Erasmo introduced himself. ‘You were referred to us by your lawyers?’ he asked.
Dr Devitt nodded. ‘And I have to say, Mr Callaghan, it seems inequitable to me that my legal representation was not permitted to accompany me. Yet I believe I should hear you out. And discover what, in your terms, “reconciliation” means.’
‘Well,’ said Callaghan, ‘we fear that lawyers, bred to confront, might inhibit the spirit of our process.’
‘Yet the Church engages you, Mr Callaghan. A justifiably eminent lawyer.’
‘Yes, but I work pro bono, as a volunteer and son of the Church, on these matters. That alters my participation. I am not involved in a confrontation. I trust I am involved in a form of peace-making.’
Monsignor Shannon thought that he now perceived what Callaghan had been uneasy about: frequently, in a process of reconciliation, which this was above all meant to be – a process of consolation – victims (and people who were merely victims in their own mind) were healed by allowing themselves to go through the process without legal intervention, that is, without the ceaseless interruption of lawyers on picayune issues.
‘This is a matter,’ said Peter Callaghan to the young man, ‘of the Church genuinely trying to make peace with its own and to address their valid concerns. We hope it is a mediation in which all parties feel they are well served. Please feel free to make any notes you choose to.’
Devitt unpacked his attaché case and took out a notepad. ‘Now, what precisely do you mean by reconciliation, Mr Callaghan?’ Devitt asked.
Callaghan said, in a practised manner, ‘Well, first, of course, before reconciliation, we mean to protect the Church from false accusations, a consideration that does not apply in your case. Following your assessment by our psychologist, we wish to utter our regret and to offer you a warm and fraternal re-entry into a community of mutual trust.
‘We are here, too, to offer spiritual counselling, if you believe you need it. We wish to mark our concern for you, and our regret for the crimes of the deceased offender by making an ex-gr
atia payment – a mere gesture, I know, but something adequate to prove goodwill and compassion. A payment made on the basis of mutual respect, that is. Not wrung out of us by any arduous or antagonistic process.’
Devitt said nothing for a time, then chose the moment Monsignor Shannon was drawing his breath to speak. ‘I’ll pass on the spiritual counselling, thank you, gentlemen.’
Again, he spoke levelly. There was barely a sign of pent-up fury, or, if there was, it was a new kind of fury, a matured, subtle one with a steely density. It was far easier to deal with those who raged until it ended up chastening them.
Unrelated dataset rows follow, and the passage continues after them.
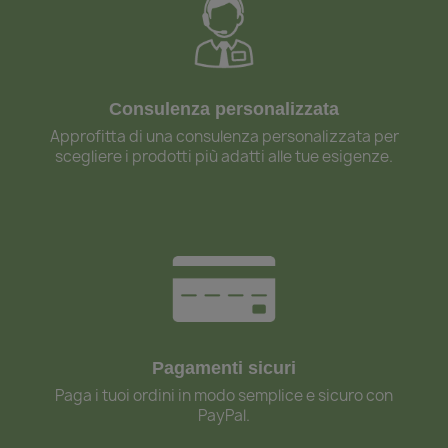
Consulenza personalizzata
Approfitta di una consulenza personalizzata per
scegliere i prodotti più adatti alle tue esigenze.
Pagamenti sicuri
Paga i tuoi ordini in modo semplice e sicuro con
PayPal.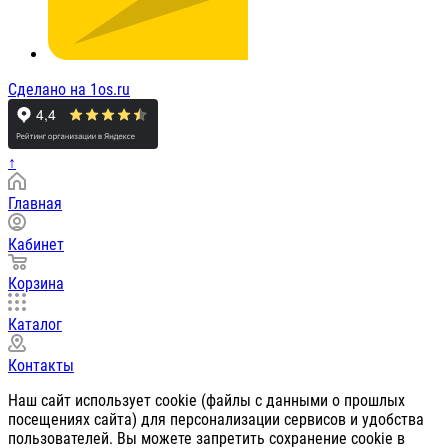
Сделано на 1os.ru
↑
Главная
Кабинет
Корзина
Каталог
Контакты
Наш сайт использует cookie (файлы с данными о прошлых
посещениях сайта) для персонализации сервисов и удобства
пользователей. Вы можете запретить сохранение cookie в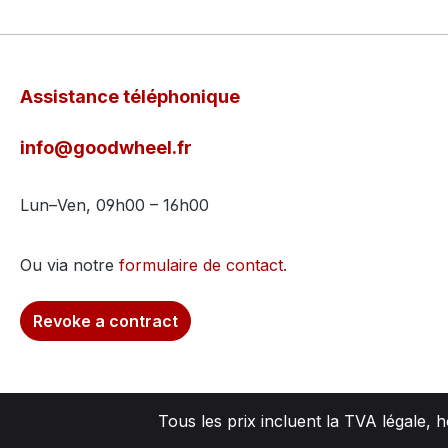
Assistance téléphonique
info@goodwheel.fr
Lun–Ven, 09h00 – 16h00
Ou via notre
formulaire de contact
.
Revoke a contract
Tous les prix incluent la TVA légale, 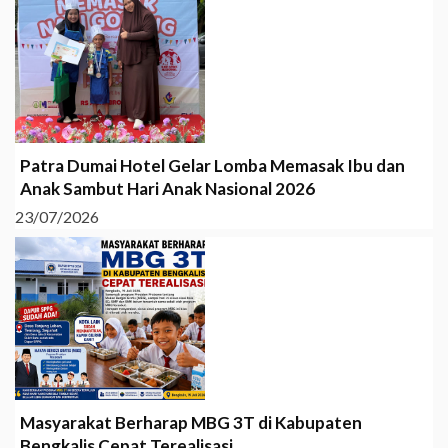
Patra Dumai Hotel Gelar Lomba Memasak Ibu dan
Anak Sambut Hari Anak Nasional 2026
23/07/2026
Masyarakat Berharap MBG 3T di Kabupaten
Bengkalis Cepat Terealisasi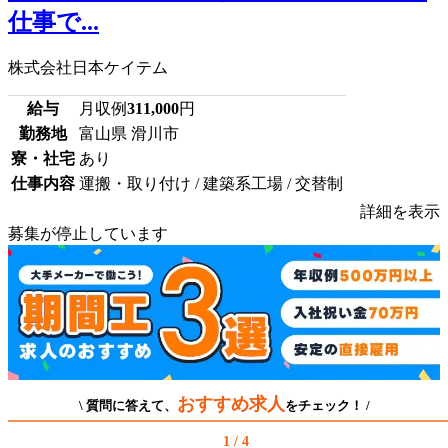
仕事で...
株式会社日本ケイテム
給与
月収例
311,000
円
勤務地
富山県 滑川市
寮・社宅
あり
仕事内容
運搬・取り付け / 建築系工場 / 交替制
詳細を表示
募集が停止しています
おすすめ求人
\ 質問に答えて、
をチェック！ /
1 / 4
This brought them to a quick resolution, either through embarrassment at what they had said, or their relief at saying it. They took the $50,000, signed their binding confidentiality statement and often could not leave soon enough, having got out their anger. They had been believed, and thus were convinced they might now face a renewed life.
‘The trouble with counselling,’ Devitt continued in that even tone, ‘is the brand of it I got from Father Guest.’
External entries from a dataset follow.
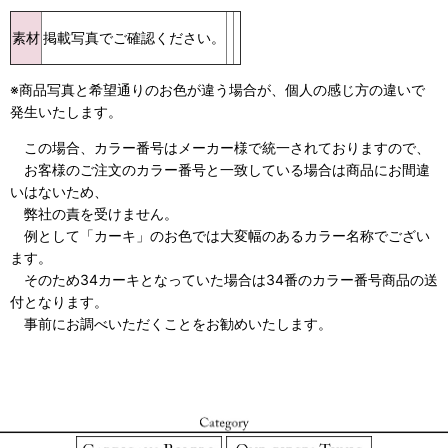
素材
掲載写真でご確認ください。
※商品写真と希望通りのお色が違う場合が、個人の感じ方の違いで
発生いたします。
この場合、カラー番号はメーカー様で統一されておりますので、
お客様のご注文のカラー番号と一致している場合は商品にお間違
いはないため、
弊社の責を受けません。
例として「カーキ」のお色では大変幅のあるカラー名称でござい
ます。
そのため34カーキとなっていた場合は34番のカラー番号商品の送
付となります。
事前にお調べいただくことをお勧めいたします。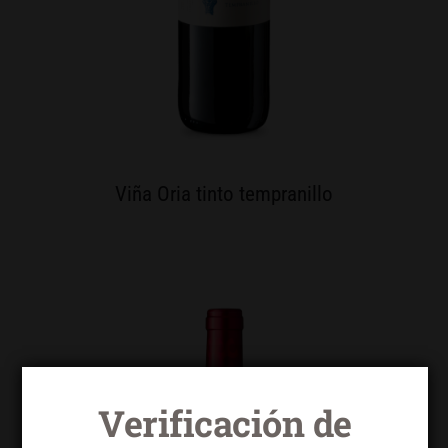
Viña Oria tinto tempranillo
Verificación de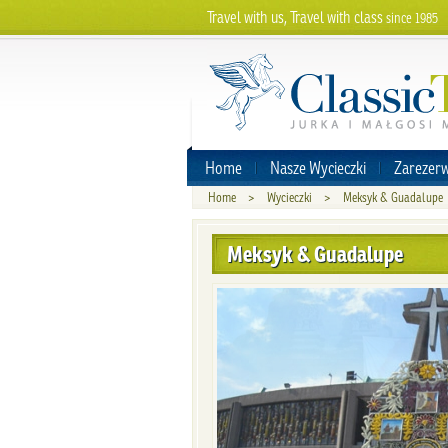
Travel with us, Travel with class
since 1985
Home
Nasze Wycieczki
Zarezerw
Home
>
Wycieczki
>
Meksyk & Guadalupe
Meksyk & Guadalupe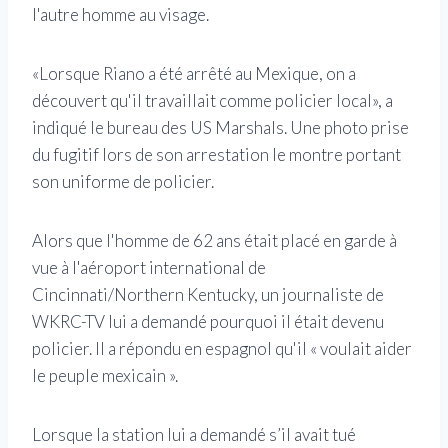
l'autre homme au visage.
«Lorsque Riano a été arrêté au Mexique, on a
découvert qu'il travaillait comme policier local», a
indiqué le bureau des US Marshals. Une photo prise
du fugitif lors de son arrestation le montre portant
son uniforme de policier.
Alors que l'homme de 62 ans était placé en garde à
vue à l'aéroport international de
Cincinnati/Northern Kentucky, un journaliste de
WKRC-TV lui a demandé pourquoi il était devenu
policier. Il a répondu en espagnol qu'il « voulait aider
le peuple mexicain ».
Lorsque la station lui a demandé s’il avait tué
‘Yes,’ said Monsignor Shannon, and wraith-like images of Guest, whom he had known, flickered about his memory. ‘Your interview with our psychologist makes that clear.’
But Devitt would not be prevented from telling his story. ‘He began quizzing me in the confessional, asking me if I’d committed sins I had not yet even thought of. I’ve heard from others – I don’t like the word victim, but I’d better say victims for clarity, anyhow – that the confessional has played a big part in child abuse. That’s where these predators start working on a kid. You might remember that in Father Guest’s cases … the five he went to gaol for, two of them being suicides … they all said that. It started with that bloody confessional box. Maybe you fellows should have a look at that. It was a dating agency for Guest. It is for other monsters, too. And one with a high success rate. If you consider raping a child a success.’